Dans un entretien à ABC, le président américain a aussi affirmé que la fin de la guerre était une question de jours et non de semaines, mais qu'en l'absence d'accord, il procéderait à une vaste campagne de frappes.

Interrogé pour savoir s'il se fixait des limites pour ces frappes, Donald Trump a répondu: "Très peu".

Kurdes 

Dans une brève interview par téléphone au média The Hill, le milliardaire républicain n'a pas non plus exclu l'envoi de troupes au sol en Iran. Interrogé pour savoir s'il excluait cette possibilité, Donald Trump a répondu "Non". Et ajouté: "Des gens normaux concluraient un accord, des gens intelligents concluraient un accord. S'ils étaient intelligents ils concluraient un accord".

Auprès de Fox News, il a également affirmé que les Etats-Unis avaient tenté - à une date non précisée - d'envoyer des armes aux manifestants en Iran contre le pouvoir en place, par l'intermédiaire des groupes kurdes dans la région.

Un mouvement de contestation avait éclaté fin décembre en Iran en raison de la hausse du coût de la vie, avant de se propager et d'évoluer en rassemblements antigouvernementaux. En janvier, Donald Trump avait promis aux protestataires: "l'aide est en route".

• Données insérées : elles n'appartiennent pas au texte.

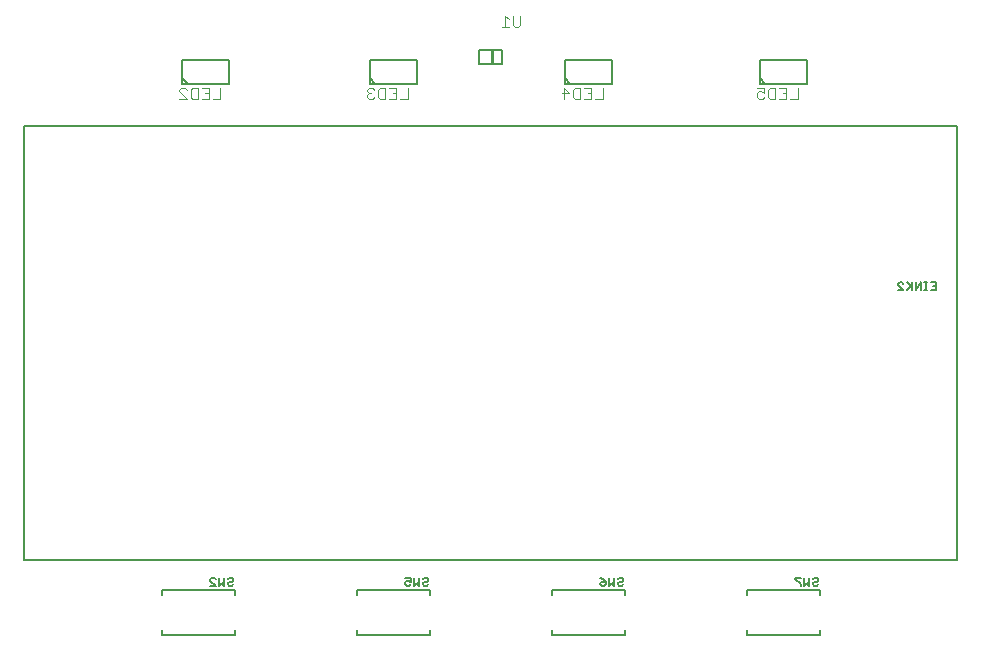
<source format=gbr>
G04 EAGLE Gerber RS-274X export*
G75*
%MOMM*%
%FSLAX34Y34*%
%LPD*%
%INSilkscreen Bottom*%
%IPPOS*%
%AMOC8*
5,1,8,0,0,1.08239X$1,22.5*%
G01*
%ADD10C,0.127000*%
%ADD11C,0.152400*%
%ADD12C,0.076200*%


D10*
X795024Y449464D02*
X5024Y449464D01*
X5024Y82464D01*
X795024Y82464D01*
X795024Y449464D01*
D11*
X776992Y317556D02*
X772586Y317556D01*
X776992Y317556D02*
X776992Y310946D01*
X772586Y310946D01*
X774789Y314251D02*
X776992Y314251D01*
X769508Y310946D02*
X767305Y310946D01*
X768406Y310946D02*
X768406Y317556D01*
X767305Y317556D02*
X769508Y317556D01*
X764518Y317556D02*
X764518Y310946D01*
X760112Y310946D02*
X764518Y317556D01*
X760112Y317556D02*
X760112Y310946D01*
X757034Y310946D02*
X757034Y317556D01*
X752628Y317556D02*
X757034Y313149D01*
X755933Y314251D02*
X752628Y310946D01*
X749550Y310946D02*
X745144Y310946D01*
X749550Y310946D02*
X745144Y315352D01*
X745144Y316454D01*
X746245Y317556D01*
X748449Y317556D01*
X749550Y316454D01*
D10*
X183400Y57100D02*
X183400Y53100D01*
X183400Y57100D02*
X121400Y57100D01*
X121400Y53100D01*
X183400Y23100D02*
X183400Y19100D01*
X121400Y19100D01*
X121400Y23100D01*
D11*
X177662Y66070D02*
X178763Y67172D01*
X180966Y67172D01*
X182068Y66070D01*
X182068Y64968D01*
X180966Y63867D01*
X178763Y63867D01*
X177662Y62765D01*
X177662Y61664D01*
X178763Y60562D01*
X180966Y60562D01*
X182068Y61664D01*
X174584Y60562D02*
X174584Y67172D01*
X172381Y62765D02*
X174584Y60562D01*
X172381Y62765D02*
X170177Y60562D01*
X170177Y67172D01*
X167100Y60562D02*
X162693Y60562D01*
X162693Y64968D02*
X167100Y60562D01*
X162693Y64968D02*
X162693Y66070D01*
X163795Y67172D01*
X165998Y67172D01*
X167100Y66070D01*
D10*
X348500Y57100D02*
X348500Y53100D01*
X348500Y57100D02*
X286500Y57100D01*
X286500Y53100D01*
X348500Y23100D02*
X348500Y19100D01*
X286500Y19100D01*
X286500Y23100D01*
D11*
X342762Y66070D02*
X343863Y67172D01*
X346066Y67172D01*
X347168Y66070D01*
X347168Y64968D01*
X346066Y63867D01*
X343863Y63867D01*
X342762Y62765D01*
X342762Y61664D01*
X343863Y60562D01*
X346066Y60562D01*
X347168Y61664D01*
X339684Y60562D02*
X339684Y67172D01*
X337481Y62765D02*
X339684Y60562D01*
X337481Y62765D02*
X335277Y60562D01*
X335277Y67172D01*
X332200Y67172D02*
X327793Y67172D01*
X332200Y67172D02*
X332200Y63867D01*
X329997Y64968D01*
X328895Y64968D01*
X327793Y63867D01*
X327793Y61664D01*
X328895Y60562D01*
X331098Y60562D01*
X332200Y61664D01*
D10*
X513600Y57100D02*
X513600Y53100D01*
X513600Y57100D02*
X451600Y57100D01*
X451600Y53100D01*
X513600Y23100D02*
X513600Y19100D01*
X451600Y19100D01*
X451600Y23100D01*
D11*
X507862Y66070D02*
X508963Y67172D01*
X511166Y67172D01*
X512268Y66070D01*
X512268Y64968D01*
X511166Y63867D01*
X508963Y63867D01*
X507862Y62765D01*
X507862Y61664D01*
X508963Y60562D01*
X511166Y60562D01*
X512268Y61664D01*
X504784Y60562D02*
X504784Y67172D01*
X502581Y62765D02*
X504784Y60562D01*
X502581Y62765D02*
X500377Y60562D01*
X500377Y67172D01*
X495097Y66070D02*
X492893Y67172D01*
X495097Y66070D02*
X497300Y63867D01*
X497300Y61664D01*
X496198Y60562D01*
X493995Y60562D01*
X492893Y61664D01*
X492893Y62765D01*
X493995Y63867D01*
X497300Y63867D01*
D10*
X678700Y57100D02*
X678700Y53100D01*
X678700Y57100D02*
X616700Y57100D01*
X616700Y53100D01*
X678700Y23100D02*
X678700Y19100D01*
X616700Y19100D01*
X616700Y23100D01*
D11*
X672962Y66070D02*
X674063Y67172D01*
X676266Y67172D01*
X677368Y66070D01*
X677368Y64968D01*
X676266Y63867D01*
X674063Y63867D01*
X672962Y62765D01*
X672962Y61664D01*
X674063Y60562D01*
X676266Y60562D01*
X677368Y61664D01*
X669884Y60562D02*
X669884Y67172D01*
X667681Y62765D02*
X669884Y60562D01*
X667681Y62765D02*
X665477Y60562D01*
X665477Y67172D01*
X662400Y67172D02*
X657993Y67172D01*
X657993Y66070D01*
X662400Y61664D01*
X662400Y60562D01*
X178750Y505300D02*
X138750Y505300D01*
X138750Y490300D01*
X138750Y485300D01*
X143750Y485300D01*
X178750Y485300D01*
X178750Y505300D01*
X143750Y485300D02*
X138750Y490300D01*
D12*
X170898Y482227D02*
X170898Y472821D01*
X164627Y472821D01*
X161543Y482227D02*
X155272Y482227D01*
X161543Y482227D02*
X161543Y472821D01*
X155272Y472821D01*
X158407Y477524D02*
X161543Y477524D01*
X152187Y482227D02*
X152187Y472821D01*
X147484Y472821D01*
X145917Y474389D01*
X145917Y480659D01*
X147484Y482227D01*
X152187Y482227D01*
X142832Y472821D02*
X136562Y472821D01*
X142832Y472821D02*
X136562Y479092D01*
X136562Y480659D01*
X138129Y482227D01*
X141265Y482227D01*
X142832Y480659D01*
D11*
X297500Y505300D02*
X337500Y505300D01*
X297500Y505300D02*
X297500Y490300D01*
X297500Y485300D01*
X302500Y485300D01*
X337500Y485300D01*
X337500Y505300D01*
X302500Y485300D02*
X297500Y490300D01*
D12*
X329648Y482227D02*
X329648Y472821D01*
X323377Y472821D01*
X320293Y482227D02*
X314022Y482227D01*
X320293Y482227D02*
X320293Y472821D01*
X314022Y472821D01*
X317157Y477524D02*
X320293Y477524D01*
X310937Y482227D02*
X310937Y472821D01*
X306234Y472821D01*
X304667Y474389D01*
X304667Y480659D01*
X306234Y482227D01*
X310937Y482227D01*
X301582Y480659D02*
X300015Y482227D01*
X296879Y482227D01*
X295312Y480659D01*
X295312Y479092D01*
X296879Y477524D01*
X298447Y477524D01*
X296879Y477524D02*
X295312Y475956D01*
X295312Y474389D01*
X296879Y472821D01*
X300015Y472821D01*
X301582Y474389D01*
D11*
X462600Y505300D02*
X502600Y505300D01*
X462600Y505300D02*
X462600Y490300D01*
X462600Y485300D01*
X467600Y485300D01*
X502600Y485300D01*
X502600Y505300D01*
X467600Y485300D02*
X462600Y490300D01*
D12*
X494748Y482227D02*
X494748Y472821D01*
X488477Y472821D01*
X485393Y482227D02*
X479122Y482227D01*
X485393Y482227D02*
X485393Y472821D01*
X479122Y472821D01*
X482257Y477524D02*
X485393Y477524D01*
X476037Y482227D02*
X476037Y472821D01*
X471334Y472821D01*
X469767Y474389D01*
X469767Y480659D01*
X471334Y482227D01*
X476037Y482227D01*
X461979Y482227D02*
X461979Y472821D01*
X466682Y477524D02*
X461979Y482227D01*
X460412Y477524D02*
X466682Y477524D01*
D11*
X627700Y505300D02*
X667700Y505300D01*
X627700Y505300D02*
X627700Y490300D01*
X627700Y485300D01*
X632700Y485300D01*
X667700Y485300D01*
X667700Y505300D01*
X632700Y485300D02*
X627700Y490300D01*
D12*
X659848Y482227D02*
X659848Y472821D01*
X653577Y472821D01*
X650493Y482227D02*
X644222Y482227D01*
X650493Y482227D02*
X650493Y472821D01*
X644222Y472821D01*
X647357Y477524D02*
X650493Y477524D01*
X641137Y482227D02*
X641137Y472821D01*
X636434Y472821D01*
X634867Y474389D01*
X634867Y480659D01*
X636434Y482227D01*
X641137Y482227D01*
X631782Y482227D02*
X625512Y482227D01*
X631782Y482227D02*
X631782Y477524D01*
X628647Y479092D01*
X627079Y479092D01*
X625512Y477524D01*
X625512Y474389D01*
X627079Y472821D01*
X630215Y472821D01*
X631782Y474389D01*
D10*
X409550Y514016D02*
X402050Y514016D01*
X401050Y514016D01*
X390550Y514016D01*
X390550Y501984D01*
X401050Y501984D01*
X402050Y501984D02*
X409550Y501984D01*
X409550Y514016D01*
X402050Y514016D02*
X402050Y501984D01*
X401050Y501984D01*
X401050Y514016D01*
D12*
X425069Y535349D02*
X425069Y543187D01*
X425069Y535349D02*
X423501Y533781D01*
X420366Y533781D01*
X418798Y535349D01*
X418798Y543187D01*
X415714Y540052D02*
X412578Y543187D01*
X412578Y533781D01*
X409443Y533781D02*
X415714Y533781D01*
M02*

</source>
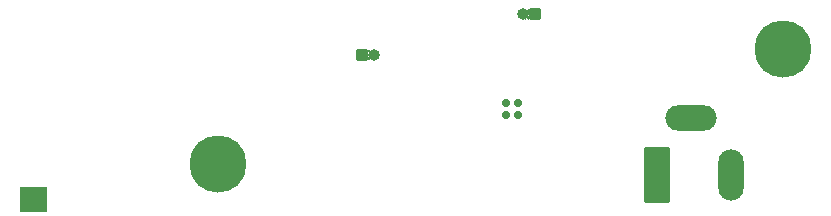
<source format=gbs>
%TF.GenerationSoftware,KiCad,Pcbnew,6.0.3-a3aad9c10e~116~ubuntu20.04.1*%
%TF.CreationDate,2022-03-23T21:19:16+01:00*%
%TF.ProjectId,Smart_Charger,536d6172-745f-4436-9861-726765722e6b,ED A0*%
%TF.SameCoordinates,Original*%
%TF.FileFunction,Soldermask,Bot*%
%TF.FilePolarity,Negative*%
%FSLAX46Y46*%
G04 Gerber Fmt 4.6, Leading zero omitted, Abs format (unit mm)*
G04 Created by KiCad (PCBNEW 6.0.3-a3aad9c10e~116~ubuntu20.04.1) date 2022-03-23 21:19:16*
%MOMM*%
%LPD*%
G01*
G04 APERTURE LIST*
G04 Aperture macros list*
%AMRoundRect*
0 Rectangle with rounded corners*
0 $1 Rounding radius*
0 $2 $3 $4 $5 $6 $7 $8 $9 X,Y pos of 4 corners*
0 Add a 4 corners polygon primitive as box body*
4,1,4,$2,$3,$4,$5,$6,$7,$8,$9,$2,$3,0*
0 Add four circle primitives for the rounded corners*
1,1,$1+$1,$2,$3*
1,1,$1+$1,$4,$5*
1,1,$1+$1,$6,$7*
1,1,$1+$1,$8,$9*
0 Add four rect primitives between the rounded corners*
20,1,$1+$1,$2,$3,$4,$5,0*
20,1,$1+$1,$4,$5,$6,$7,0*
20,1,$1+$1,$6,$7,$8,$9,0*
20,1,$1+$1,$8,$9,$2,$3,0*%
G04 Aperture macros list end*
%ADD10C,0.010000*%
%ADD11O,0.990000X0.990000*%
%ADD12RoundRect,0.070000X-0.425000X0.425000X-0.425000X-0.425000X0.425000X-0.425000X0.425000X0.425000X0*%
%ADD13O,4.340000X2.140000*%
%ADD14O,2.140000X4.340000*%
%ADD15RoundRect,0.070000X1.000000X-2.300000X1.000000X2.300000X-1.000000X2.300000X-1.000000X-2.300000X0*%
%ADD16C,4.840000*%
%ADD17RoundRect,0.070000X0.425000X-0.425000X0.425000X0.425000X-0.425000X0.425000X-0.425000X-0.425000X0*%
%ADD18C,0.740000*%
G04 APERTURE END LIST*
D10*
G36*
X113125000Y-91375000D02*
G01*
X110875000Y-91375000D01*
X110875000Y-89375000D01*
X113125000Y-89375000D01*
X113125000Y-91375000D01*
G37*
X113125000Y-91375000D02*
X110875000Y-91375000D01*
X110875000Y-89375000D01*
X113125000Y-89375000D01*
X113125000Y-91375000D01*
G36*
X113125000Y-91375000D02*
G01*
X110875000Y-91375000D01*
X110875000Y-89375000D01*
X113125000Y-89375000D01*
X113125000Y-91375000D01*
G37*
X113125000Y-91375000D02*
X110875000Y-91375000D01*
X110875000Y-89375000D01*
X113125000Y-89375000D01*
X113125000Y-91375000D01*
D11*
%TO.C,J201*%
X153450000Y-74750000D03*
D12*
X154450000Y-74750000D03*
%TD*%
D13*
%TO.C,J101*%
X167700000Y-83550000D03*
D14*
X171100000Y-88350000D03*
D15*
X164800000Y-88350000D03*
%TD*%
D16*
%TO.C,H302*%
X175450000Y-77650000D03*
%TD*%
%TO.C,H301*%
X127675000Y-87425000D03*
%TD*%
D11*
%TO.C,J302*%
X140847500Y-78157500D03*
D17*
X139847500Y-78157500D03*
%TD*%
D18*
%TO.C,U201*%
X153050000Y-82225000D03*
X152050000Y-83225000D03*
X153050000Y-83225000D03*
X152050000Y-82225000D03*
%TD*%
G36*
X140340304Y-77711986D02*
G01*
X140345692Y-77720049D01*
X140403469Y-77770719D01*
X140478571Y-77785658D01*
X140551278Y-77760976D01*
X140566229Y-77749535D01*
X140568573Y-77747491D01*
X140568971Y-77747221D01*
X140606241Y-77727984D01*
X140608238Y-77728078D01*
X140609156Y-77729855D01*
X140608225Y-77731452D01*
X140527992Y-77782076D01*
X140435463Y-77886844D01*
X140376061Y-78013366D01*
X140354557Y-78151478D01*
X140372681Y-78290071D01*
X140428974Y-78418009D01*
X140518913Y-78525005D01*
X140598475Y-78577966D01*
X140599363Y-78579758D01*
X140598255Y-78581423D01*
X140596413Y-78581389D01*
X140546241Y-78554147D01*
X140545725Y-78555097D01*
X140544020Y-78556142D01*
X140543050Y-78555920D01*
X140499672Y-78533530D01*
X140423182Y-78537136D01*
X140358579Y-78578609D01*
X140345060Y-78595895D01*
X140340304Y-78603013D01*
X140338510Y-78603898D01*
X140336847Y-78602787D01*
X140336679Y-78601512D01*
X140340500Y-78582301D01*
X140340500Y-77732699D01*
X140336679Y-77713487D01*
X140337322Y-77711593D01*
X140339284Y-77711203D01*
X140340304Y-77711986D01*
G37*
G36*
X153960653Y-74304715D02*
G01*
X153960821Y-74305990D01*
X153957000Y-74325199D01*
X153957000Y-75174801D01*
X153960821Y-75194010D01*
X153960178Y-75195904D01*
X153958216Y-75196294D01*
X153957196Y-75195511D01*
X153951500Y-75186988D01*
X153893723Y-75136318D01*
X153818621Y-75121379D01*
X153745910Y-75146061D01*
X153732134Y-75156489D01*
X153724623Y-75162904D01*
X153724223Y-75163170D01*
X153686310Y-75182239D01*
X153684313Y-75182124D01*
X153683414Y-75180337D01*
X153684365Y-75178748D01*
X153764898Y-75129300D01*
X153858699Y-75025670D01*
X153919643Y-74899881D01*
X153942854Y-74761917D01*
X153942998Y-74750131D01*
X153923165Y-74611638D01*
X153865311Y-74484396D01*
X153774072Y-74378508D01*
X153694175Y-74326721D01*
X153693266Y-74324940D01*
X153694353Y-74323262D01*
X153696199Y-74323275D01*
X153747438Y-74350405D01*
X153748465Y-74349760D01*
X153749437Y-74349972D01*
X153798954Y-74374877D01*
X153875400Y-74370471D01*
X153939571Y-74328322D01*
X153952053Y-74312186D01*
X153957196Y-74304489D01*
X153958990Y-74303604D01*
X153960653Y-74304715D01*
G37*
M02*

</source>
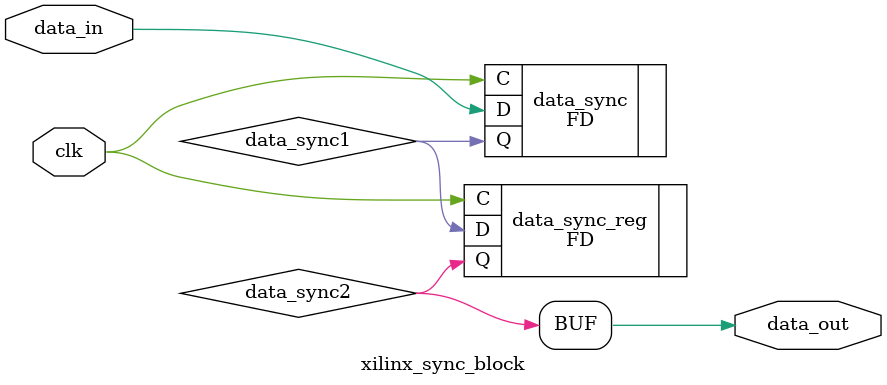
<source format=v>

`timescale 1ps / 1ps

module xilinx_sync_block #(
  parameter INITIALISE = 2'b00
)
(
  input        clk,              // clock to be sync'ed to
  input        data_in,          // Data to be 'synced'
  output       data_out          // synced data
);

  // Internal Signals
  wire data_sync1;
  wire data_sync2;


  (* ASYNC_REG = "TRUE", RLOC = "X0Y0",  SHREG_EXTRACT = "NO" *)
  FD #(
    .INIT (INITIALISE[0])
  ) data_sync (
    .C  (clk),
    .D  (data_in),
    .Q  (data_sync1)
  );


  (* ASYNC_REG = "TRUE", RLOC = "X0Y0",  SHREG_EXTRACT = "NO" *)
  FD #(
   .INIT (INITIALISE[1])
  ) data_sync_reg (
  .C  (clk),
  .D  (data_sync1),
  .Q  (data_sync2)
  );


  assign data_out = data_sync2;


endmodule



</source>
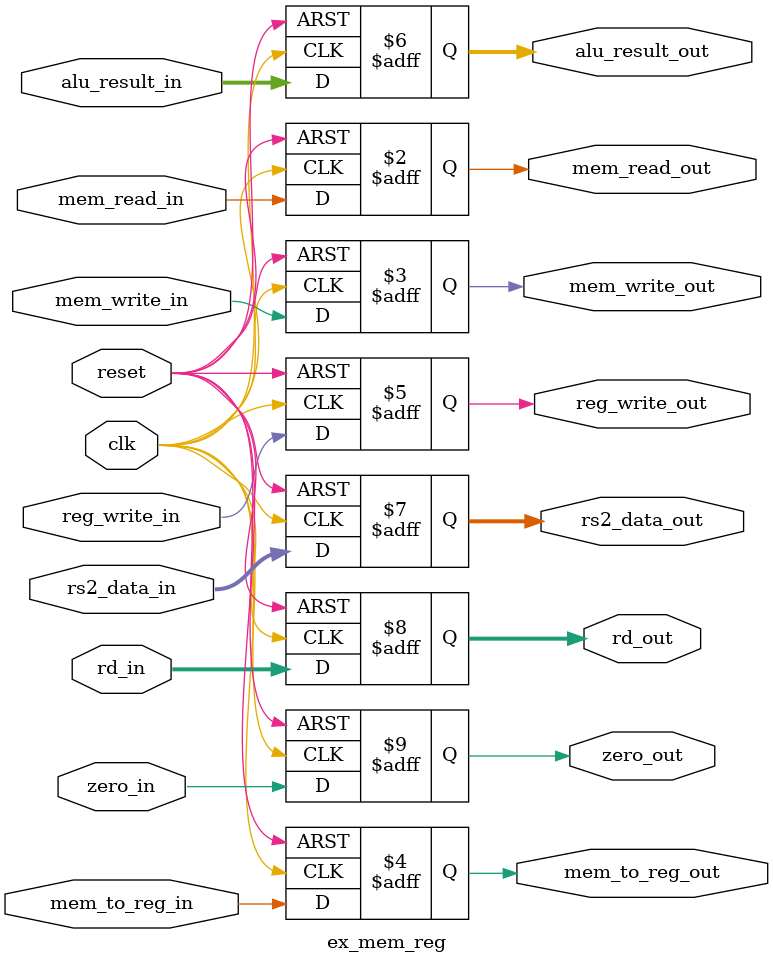
<source format=v>
module ex_mem_reg (
    input clk,
    input reset,

    // Control signals
    input mem_read_in,
    input mem_write_in,
    input mem_to_reg_in,
    input reg_write_in,

    // Data signals
    input [31:0] alu_result_in,
    input [31:0] rs2_data_in,  // Needed for sw
    input [4:0] rd_in,
    input zero_in,

    // Outputs
    output reg mem_read_out,
    output reg mem_write_out,
    output reg mem_to_reg_out,
    output reg reg_write_out,

    output reg [31:0] alu_result_out,
    output reg [31:0] rs2_data_out,
    output reg [4:0] rd_out,
    output reg zero_out
);

always @(posedge clk or posedge reset) begin
    if (reset) begin
        mem_read_out    <= 0;
        mem_write_out   <= 0;
        mem_to_reg_out  <= 0;
        reg_write_out   <= 0;

        alu_result_out  <= 0;
        rs2_data_out    <= 0;
        rd_out          <= 0;
        zero_out        <= 0;
    end else begin
        mem_read_out    <= mem_read_in;
        mem_write_out   <= mem_write_in;
        mem_to_reg_out  <= mem_to_reg_in;
        reg_write_out   <= reg_write_in;

        alu_result_out  <= alu_result_in;
        rs2_data_out    <= rs2_data_in;
        rd_out          <= rd_in;
        zero_out        <= zero_in;
    end
end

endmodule

</source>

"On a envoyé des armes aux manifestants, beaucoup", a-t-il déclaré dimanche, avant d'ajouter: "Je pense que les Kurdes ont pris les armes".

Fin mars, un haut responsable du Kurdistan d'Irak avait assuré dans un entretien à l'AFP que Washington n'armait pas les groupes kurdes iraniens exilés dans la région.

"Nous n'avons vu aucune tentative des Etats-Unis, d'une quelconque branche des Etats-Unis, d'armer les groupes de l'opposition iranienne au Kurdistan, absolument pas", avait déclaré Qubad Talabani, Premier ministre adjoint du Kurdistan autonome.